Yes, first a normal initialisation, then the neat trick of putting the screen address in a0, followed up by putting the background black and clearing the screen. Then, a main routine, the question here is why I didn’t I use the $70 as described in tutorial 9. The reason is a bit farfetched, but valid. Because of the random loops, there is a theoretical possibility of the main routine taking longer than 1/50th of a second, it’s virtually impossible, but it could happen. If this were to happen, the $70 vector would be called while the previous one were still being executed, resulting in a crash. With the method I use here, however, there is no danger of a crash.

Obtaining the X coordinate, as described above, only new thing is storing the coordinate in d7. This is because the coming random trap for the Y coordinate will destroy everything in register d0, and then some, register d7 however, is safe. Same goes for the Y coordinate. Finally, the colour value is obtained, and moved over to d2, then the X and Y coordinates are moved into their respective registers. These registers could be anything, or a variable or whatever storage possibility, but the putpixel routine is designed to have the X coordinate in d0 and the Y coordinate in d1, so this is how it’s supposed to be. After the screen address has been put in a0, all is set for the putpixel call.

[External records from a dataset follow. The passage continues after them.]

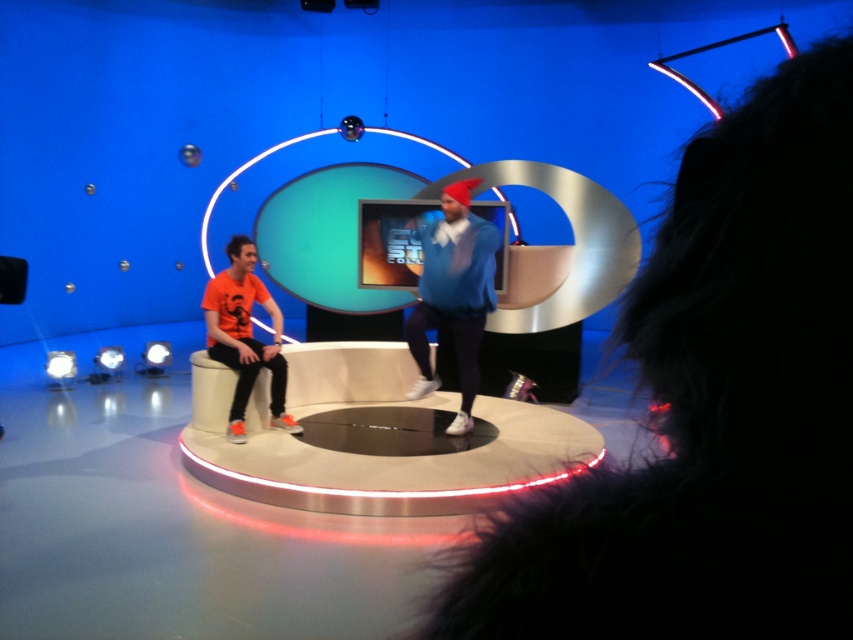
Question: Among these objects, which one is nearest to the camera?

Choices:
 (A) orange matte t-shirt at left
 (B) blue fleece jacket at center

Answer: (B)

Question: Which of the following is the farthest from the observer?

Choices:
 (A) blue fleece jacket at center
 (B) orange matte t-shirt at left

Answer: (B)

Question: Is blue fleece jacket at center bigger than orange matte t-shirt at left?

Choices:
 (A) yes
 (B) no

Answer: (A)

Question: Is blue fleece jacket at center positioned at the back of orange matte t-shirt at left?

Choices:
 (A) yes
 (B) no

Answer: (B)

Question: Does blue fleece jacket at center appear on the left side of orange matte t-shirt at left?

Choices:
 (A) no
 (B) yes

Answer: (A)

The putpixel routine is exactly as described above, so nothing new there. Signing off with a check for a pressed spacebar, and that concludes the program. Note how I put the putpixel routine in its own subroutine, instead of including it in the main program, which could also have been done. This results in tidier code, the downside being that it takes more time to execute, but time is no issue here.

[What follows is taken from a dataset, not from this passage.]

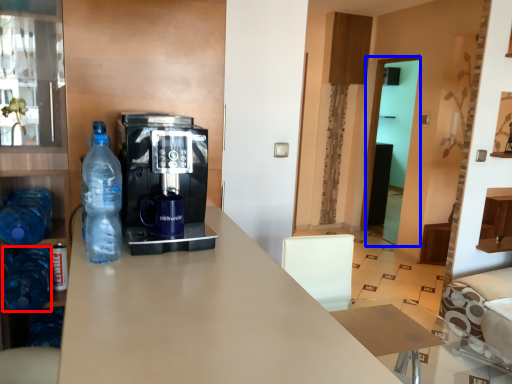
Question: Which object appears farthest to the camera in this image, bottle (highlighted by a red box) or glass door (highlighted by a blue box)?

Choices:
 (A) bottle
 (B) glass door

Answer: (B)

Speaking of time, I actually think that I’ll fill up some space here with a bit on optimisation, something that will have to come one day or another anyway. There are two multiplications and one division in the putpixel routine, horrible. These can be replaced with shift instructions, but it’s a bit tricky. Each shift either doubles or halves the value in the register. So how do we do a multiplication of 160 and a division by 16, where we also keep the remainder?

First, the Y part; here, we want to have a result equalling d1 × 160. 160 is not a value you may shift by, since all shift will produce multiplication results of 2, 4, 8, 16, 32, 64, 128, 256 and so on. However, 128 + 32 = 160, the value we want to multiply with, and when things come to multiplication, we are allowed to split the multiplication in two and add the result; d1 × 160 = d1 × 32 + d2 × 128. All we have to do is copy our Y coordinate into another register, shift one register with 5 (multiplication of 32), shift the other with 7 (multiplication of 128) and add the results together.

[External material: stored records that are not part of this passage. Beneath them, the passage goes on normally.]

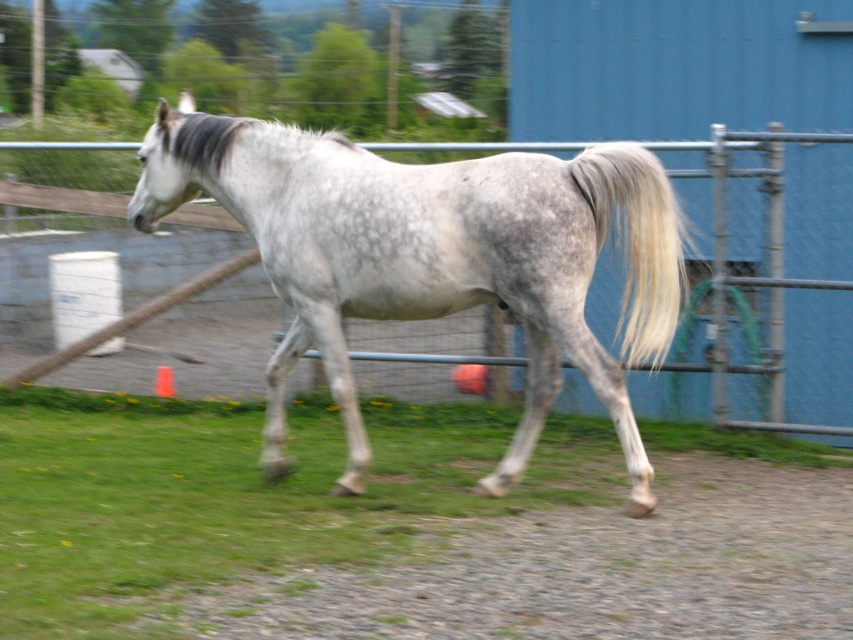
Does gray speckled horse at center appear over gray silky tail at right?

No, gray speckled horse at center is not above gray silky tail at right.

Can you confirm if gray speckled horse at center is thinner than gray silky tail at right?

No.

Does point (630, 253) lie behind point (650, 156)?

That is False.

Where is `gray speckled horse at center`? This screenshot has height=640, width=853. gray speckled horse at center is located at coordinates (430, 257).

Between point (323, 465) and point (579, 298), which one is positioned in front?

Point (579, 298)

Looking at this image, who is more forward, (x=117, y=452) or (x=657, y=252)?

Positioned in front is point (x=657, y=252).

The width and height of the screenshot is (853, 640). In order to click on green grass at lower center in this screenshot , I will do `click(235, 496)`.

Is green grass at lower center further to the viewer compared to gray silky tail at right?

Yes, green grass at lower center is further from the viewer.

Can you confirm if green grass at lower center is positioned to the left of gray silky tail at right?

Indeed, green grass at lower center is positioned on the left side of gray silky tail at right.

Measure the distance between green grass at lower center and camera.

green grass at lower center and camera are 7.12 meters apart.

At what (x,y) coordinates should I click in order to perform the action: click on green grass at lower center. Please return your answer as a coordinate pair (x, y). The image size is (853, 640). Looking at the image, I should click on (235, 496).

                move.w  d1, d3                   ; copy Y coordinate
                lsl.w   #7, d1                   ; mulu #128,d1
                lsl.w   #5, d3                   ; mulu #32,d3
                add.w   d3, d1                   ; add results together
                add.l   d1, a0                   ; add result to screen address

Note the word size used in all operations. There may still be garbage in the upper part of d3, but this is never touched in any of the operations. Since the maximum value we will handle is 199 × 160 = 31840 is less than the maximum for a word size, which is 216 = 65536, it’s ok to only use word size instructions, it also saves time. Our mulu instruction would take a maximum of 70 clock cycles, but in this case I think it’s 42. The technique of shifting takes

12 + 6 + 2 × 7 + 6 + 2 × 5 + 8 = 58

Heh, seems we wasted time rather than saving. Let that be an important lesson, sometimes the job’s just not worth doing. ☺

So now the X part, first, put the thing in the upper part of d0 with a swap. Now, with a right shift of 4, we will effectively divide the number by 16, which is what we want to achieve, the result will be in the upper part, and the remainder will be in the highest bits in the lower part. Now, what we need to do is simply to put the remainder down in the lowest bits in d0, so we right shift by 12. The reason for right shifting by 12 is that the remainder takes up a maximum of 4 bits (remainder maximum is 15, %1111), and 12 + 4 = 16 which is the number of bits in the lower part of a data register. Unfortunately though, you can’t shift by 12 when shifting with a number, so we’ll just have to divide the shift in one 8 and one 4 part, 8 being the highest number you may shift by.

Swap down the result in the lower part, and shift it left by 3 in order to multiply with 8. We make sure to keep the operation word size in order not to affect the remainder in the upper part. Then, add the result to the address register, but only use a move with word size, in order to only add the multiplied result, and leave the remainder well alone. Lastly, a clear out of the result part and a swap to put everything right for the next part of the putpixel.

                swap    d0                       ; put in upper part
                lsr.l   #4, d0                   ; divide by 16
                lsr.w   #8, d0                   ; shift down remainder ...
                lsr.w   #4, d0                   ; ... by 12 bits total
                swap    d0                       ; result in lower part
                lsl.w   #3, d0                   ; multiply with 8
                add.w   d0, a0                   ; add result to screen address
                clr.w   d0                       ; clear out result
                swap    d0                       ; put remainder in lower part

That was that, now let’s see if this optimisation did us some good. Unoptimized takes about

140 + 6 + 4 + 40 + 12 + 4 + 4 = 210

The division is an approximation. Also, I don’t think we really need to move some data to d1 to manipulate it, so the unoptimized could do some optimization too, but that’s not too important. Now let’s see what the shift-optimized part will take

4 + 8 + 4 × 2 + 6 + 8 × 2 + 4 + 6 + 3 × 2 + 8 + 4 + 4 = 88

Even though I’m a bit unsure of some values here, it’s obviously quite a save in any case. That was a little taste on how to optimize easy, just replace multiplications and divisions with shifts, sometimes quite a saving, but not always.